Problem:
Copy every line of the material below word for word, leaving out the pictures.

-- Data records follows --

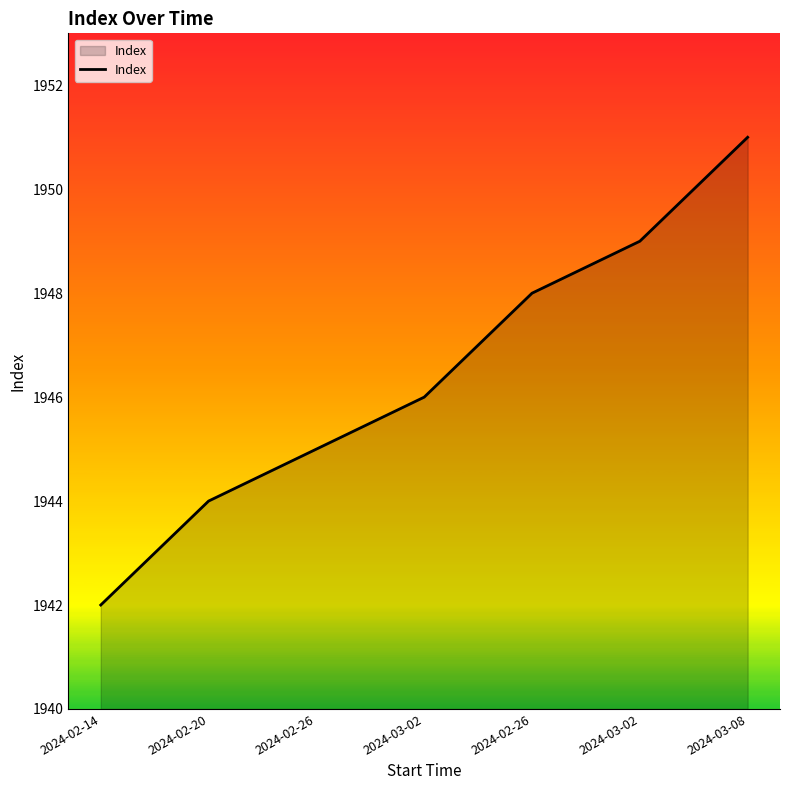

Is this an area chart (filled region under the line)?

Yes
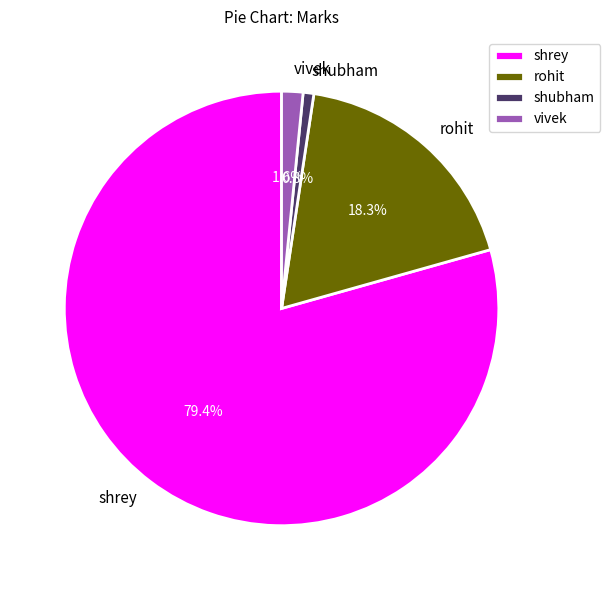

The rohit slice represents 18% of the pie. True or false?

True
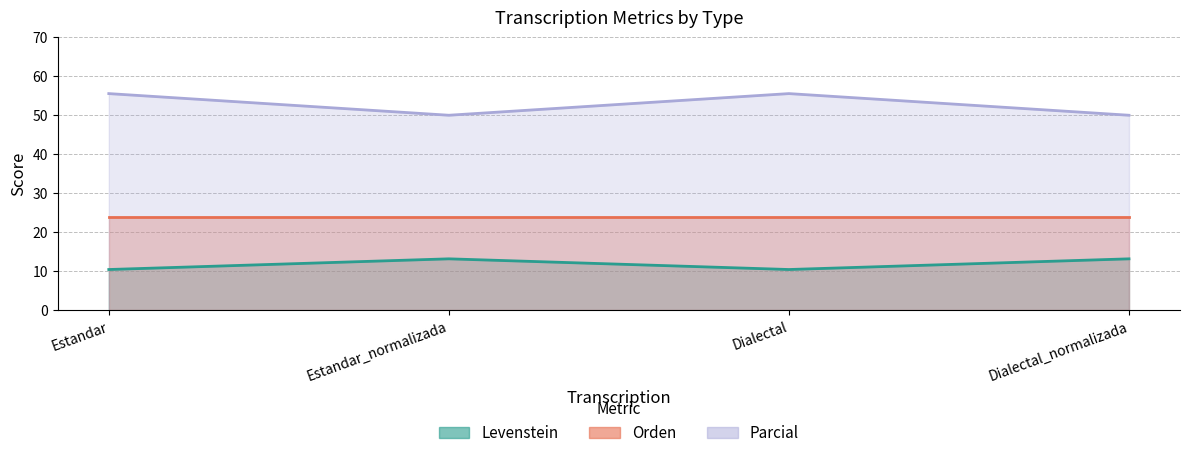

Which series has the largest total across all categories?

Levenstein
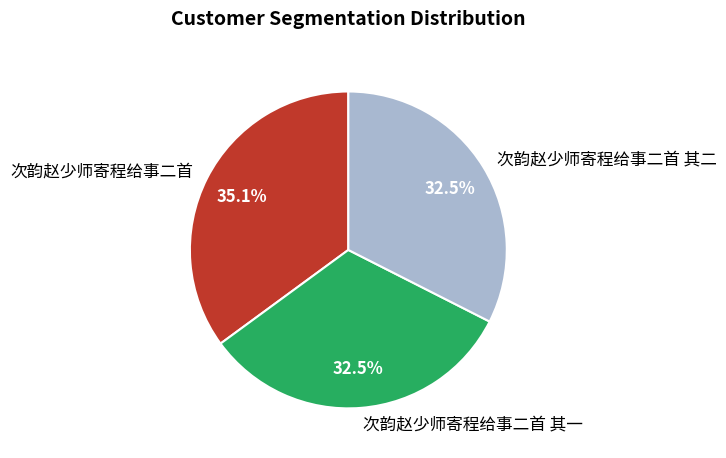

What portion of the pie excludes 次韵赵少师寄程给事二首 其二?

67.5%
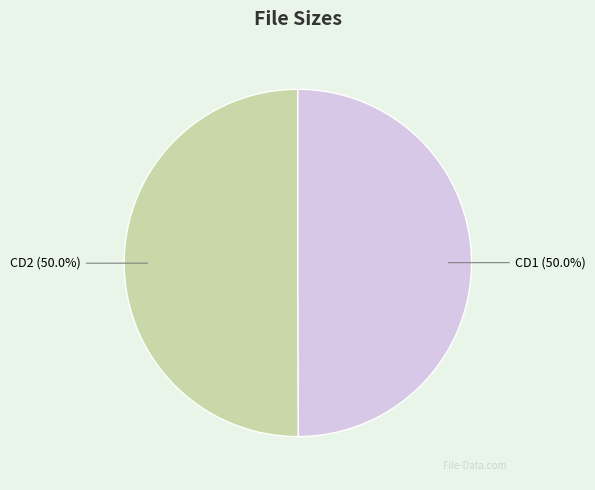

Count the number of slices in the pie.

2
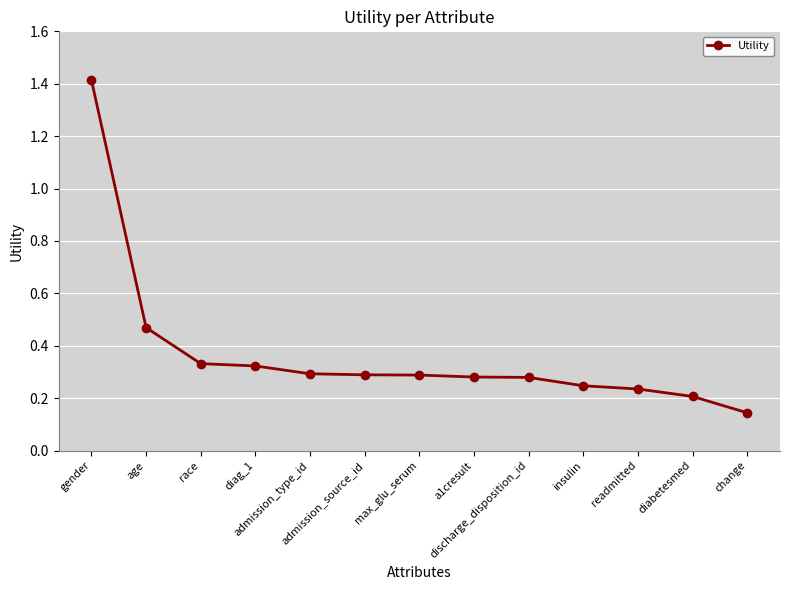

What is the maximum value shown in the chart?

1.4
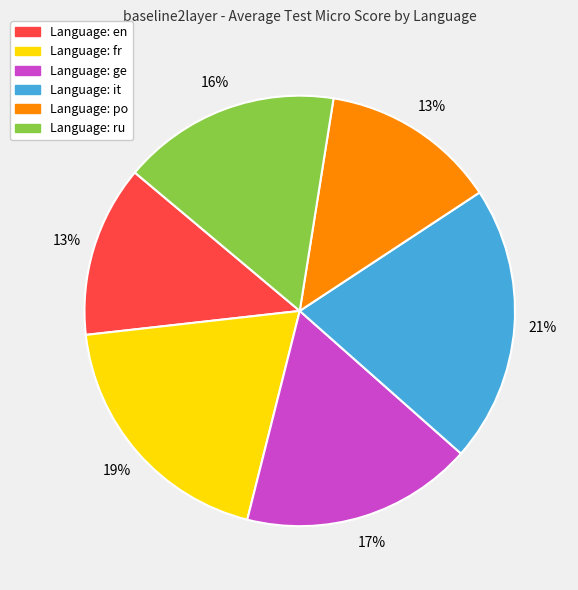

Is there a majority slice in this chart?

No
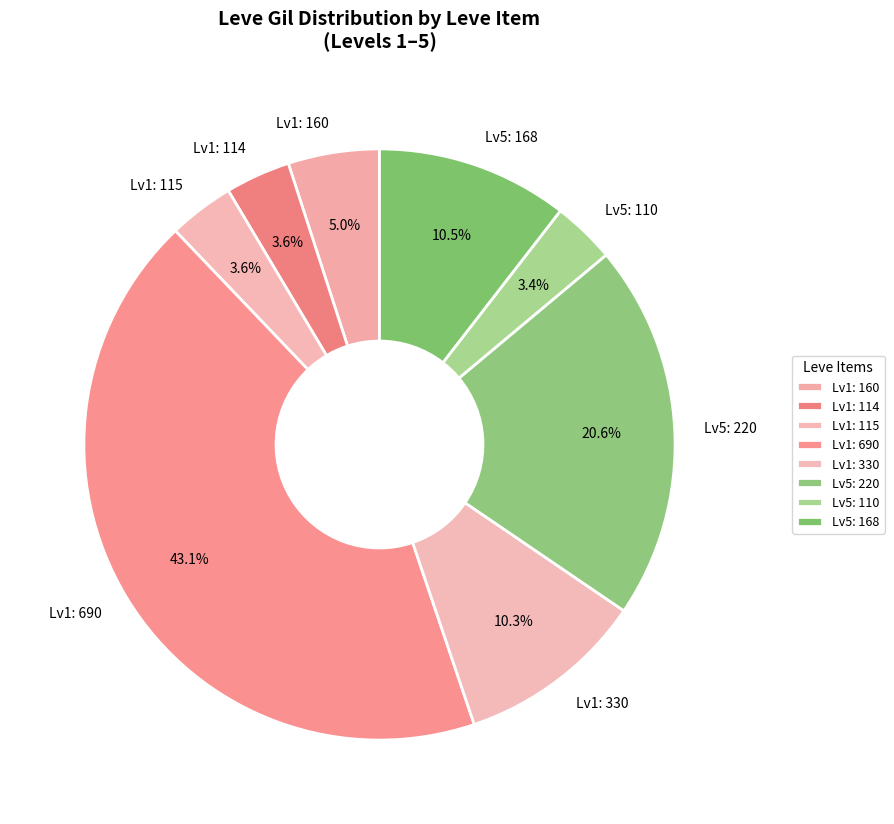

To the nearest percent, what is the difference between the largest and smallest slice percentages?

40%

-- Data records concluded --

Response to this exercise:
Is this an area chart (filled region under the line)?

Yes

The rohit slice represents 18% of the pie. True or false?

True

Which series has the largest total across all categories?

Levenstein

What portion of the pie excludes 次韵赵少师寄程给事二首 其二?

67.5%

Count the number of slices in the pie.

2

What is the maximum value shown in the chart?

1.4

Is there a majority slice in this chart?

No

To the nearest percent, what is the difference between the largest and smallest slice percentages?

40%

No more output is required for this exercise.